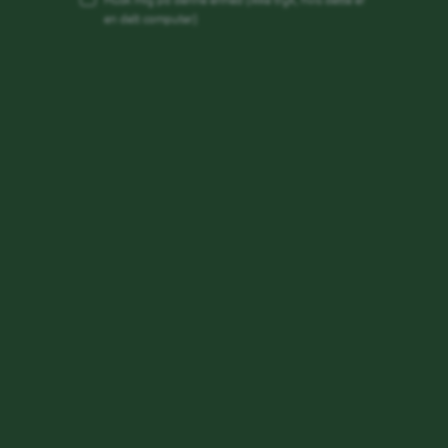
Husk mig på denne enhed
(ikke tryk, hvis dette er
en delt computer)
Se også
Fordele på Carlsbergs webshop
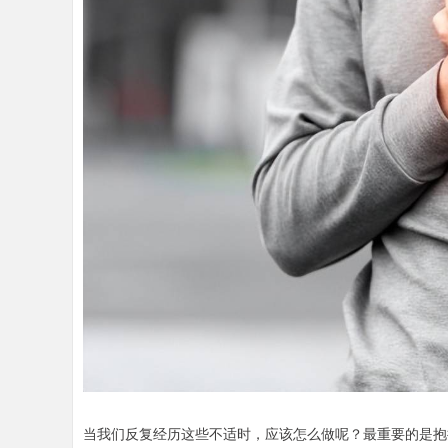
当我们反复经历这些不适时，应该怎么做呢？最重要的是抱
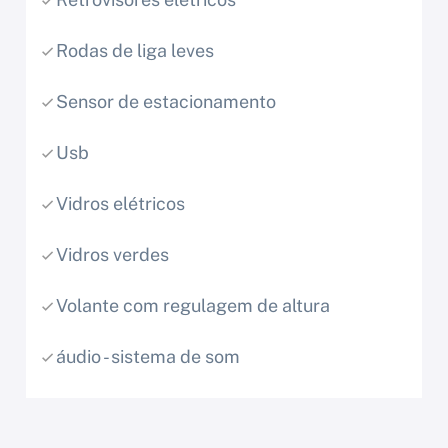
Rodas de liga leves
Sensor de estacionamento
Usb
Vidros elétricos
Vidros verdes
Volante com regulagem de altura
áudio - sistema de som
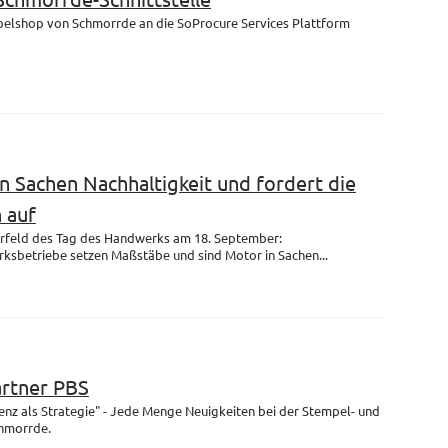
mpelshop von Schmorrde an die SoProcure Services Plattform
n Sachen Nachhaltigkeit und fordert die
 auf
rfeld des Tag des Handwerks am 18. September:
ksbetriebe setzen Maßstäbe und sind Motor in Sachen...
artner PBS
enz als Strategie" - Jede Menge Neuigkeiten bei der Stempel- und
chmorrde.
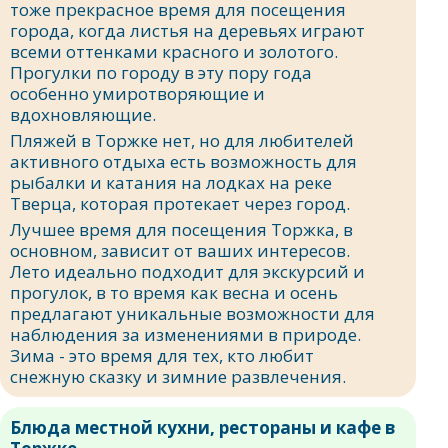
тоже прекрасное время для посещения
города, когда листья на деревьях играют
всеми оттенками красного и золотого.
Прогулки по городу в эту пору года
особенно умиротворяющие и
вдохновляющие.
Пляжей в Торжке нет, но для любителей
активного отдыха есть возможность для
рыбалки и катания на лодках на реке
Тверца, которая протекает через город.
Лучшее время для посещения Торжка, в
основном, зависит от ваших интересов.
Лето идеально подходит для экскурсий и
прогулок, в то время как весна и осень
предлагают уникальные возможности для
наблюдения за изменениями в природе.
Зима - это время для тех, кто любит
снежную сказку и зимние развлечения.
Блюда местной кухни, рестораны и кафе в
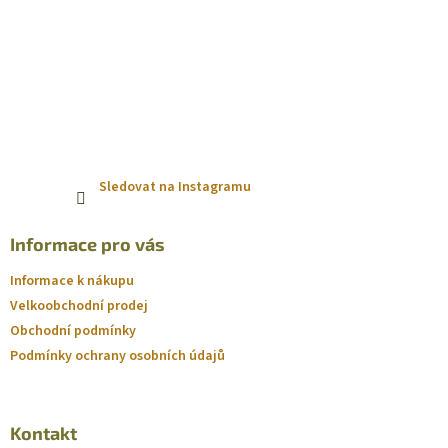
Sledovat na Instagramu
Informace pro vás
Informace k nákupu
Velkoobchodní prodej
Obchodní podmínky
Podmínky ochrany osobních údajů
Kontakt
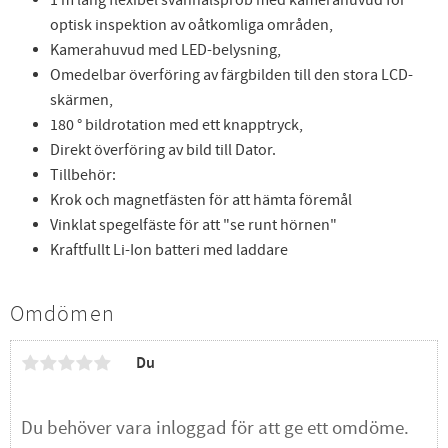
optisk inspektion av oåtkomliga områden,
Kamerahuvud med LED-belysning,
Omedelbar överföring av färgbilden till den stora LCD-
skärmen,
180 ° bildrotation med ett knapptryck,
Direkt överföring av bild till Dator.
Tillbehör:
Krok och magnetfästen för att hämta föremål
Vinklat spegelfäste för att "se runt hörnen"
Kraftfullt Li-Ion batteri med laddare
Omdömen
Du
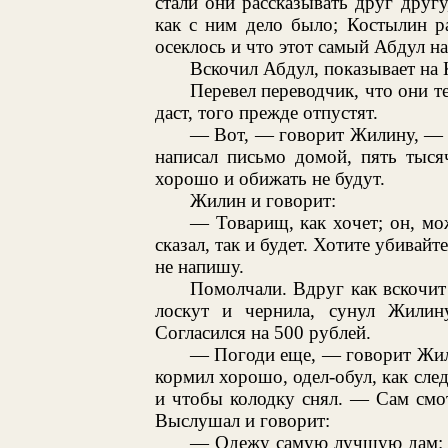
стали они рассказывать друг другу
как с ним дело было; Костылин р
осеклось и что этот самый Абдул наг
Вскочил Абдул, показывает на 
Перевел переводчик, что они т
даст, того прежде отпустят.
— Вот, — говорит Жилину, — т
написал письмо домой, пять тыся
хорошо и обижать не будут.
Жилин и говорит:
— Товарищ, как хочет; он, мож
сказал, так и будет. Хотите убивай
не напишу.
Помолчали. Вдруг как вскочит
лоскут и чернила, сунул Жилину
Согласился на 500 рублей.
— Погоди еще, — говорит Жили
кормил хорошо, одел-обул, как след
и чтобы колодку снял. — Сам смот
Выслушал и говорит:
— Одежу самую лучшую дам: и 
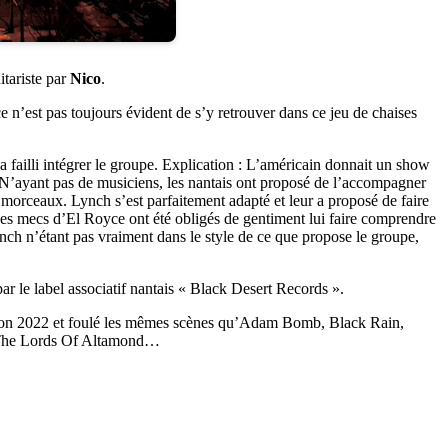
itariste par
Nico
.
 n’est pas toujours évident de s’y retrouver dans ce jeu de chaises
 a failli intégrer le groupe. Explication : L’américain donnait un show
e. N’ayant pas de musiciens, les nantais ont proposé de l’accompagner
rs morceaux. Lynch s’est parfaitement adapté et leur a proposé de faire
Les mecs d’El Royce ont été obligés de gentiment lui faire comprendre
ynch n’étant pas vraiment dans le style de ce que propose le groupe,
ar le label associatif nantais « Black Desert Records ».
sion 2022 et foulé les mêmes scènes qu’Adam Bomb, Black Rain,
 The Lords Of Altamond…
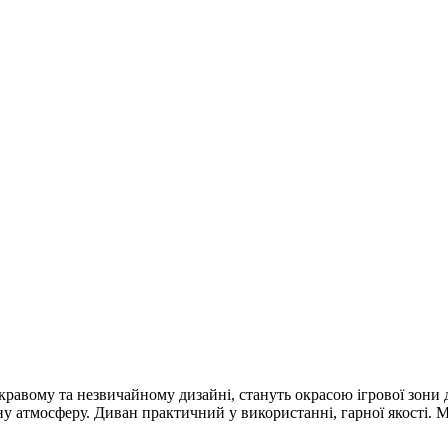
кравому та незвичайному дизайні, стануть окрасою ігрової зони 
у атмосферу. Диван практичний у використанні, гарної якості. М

===

WHAT THIS TASK INVOLVES:
Return the material in full and unaltered, minus its pictures.

SOLUTION BELOW:
Husk mig på denne enhed
(ikke tryk, hvis dette er
en delt computer)
Se også
Fordele på Carlsbergs webshop
当我们反复经历这些不适时，应该怎么做呢？最重要的是抱
Rodas de liga leves
Sensor de estacionamento
Usb
Vidros elétricos
Vidros verdes
Volante com regulagem de altura
áudio - sistema de som
mpelshop von Schmorrde an die SoProcure Services Plattform
n Sachen Nachhaltigkeit und fordert die
 auf
rfeld des Tag des Handwerks am 18. September:
ksbetriebe setzen Maßstäbe und sind Motor in Sachen...
artner PBS
enz als Strategie" - Jede Menge Neuigkeiten bei der Stempel- und
chmorrde.
тоже прекрасное время для посещения
города, когда листья на деревьях играют
всеми оттенками красного и золотого.
Прогулки по городу в эту пору года
особенно умиротворяющие и
вдохновляющие.
Пляжей в Торжке нет, но для любителей
активного отдыха есть возможность для
рыбалки и катания на лодках на реке
Тверца, которая протекает через город.
Лучшее время для посещения Торжка, в
основном, зависит от ваших интересов.
Лето идеально подходит для экскурсий и
прогулок, в то время как весна и осень
предлагают уникальные возможности для
наблюдения за изменениями в природе.
Зима - это время для тех, кто любит
снежную сказку и зимние развлечения.
Блюда местной кухни, рестораны и кафе в
Sledovat na Instagramu
Informace pro vás
Informace k nákupu
Velkoobchodní prodej
Obchodní podmínky
Podmínky ochrany osobních údajů
Kontakt
optisk inspektion av oåtkomliga områden,
Kamerahuvud med LED-belysning,
Omedelbar överföring av färgbilden till den stora LCD-
skärmen,
180 ° bildrotation med ett knapptryck,
Direkt överföring av bild till Dator.
Tillbehör:
Krok och magnetfästen för att hämta föremål
Vinklat spegelfäste för att "se runt hörnen"
Kraftfullt Li-Ion batteri med laddare
Omdömen
Du
стали они рассказывать друг другу
как с ним дело было; Костылин р
осеклось и что этот самый Абдул наг
Вскочил Абдул, показывает на 
Перевел переводчик, что они т
даст, того прежде отпустят.
— Вот, — говорит Жилину, — т
написал письмо домой, пять тыся
хорошо и обижать не будут.
Жилин и говорит:
— Товарищ, как хочет; он, мож
сказал, так и будет. Хотите убивай
не напишу.
Помолчали. Вдруг как вскочит
лоскут и чернила, сунул Жилину
Согласился на 500 рублей.
— Погоди еще, — говорит Жили
кормил хорошо, одел-обул, как след
и чтобы колодку снял. — Сам смот
Выслушал и говорит:
— Одежу самую лучшую дам: и 
itariste par
Nico
.
 n’est pas toujours évident de s’y retrouver dans ce jeu de chaises
 a failli intégrer le groupe. Explication : L’américain donnait un show
e. N’ayant pas de musiciens, les nantais ont proposé de l’accompagner
rs morceaux. Lynch s’est parfaitement adapté et leur a proposé de faire
Les mecs d’El Royce ont été obligés de gentiment lui faire comprendre
ynch n’étant pas vraiment dans le style de ce que propose le groupe,
ar le label associatif nantais « Black Desert Records ».
sion 2022 et foulé les mêmes scènes qu’Adam Bomb, Black Rain,
 The Lords Of Altamond…
кравому та незвичайному дизайні, стануть окрасою ігрової зони 
у атмосферу. Диван практичний у використанні, гарної якості. М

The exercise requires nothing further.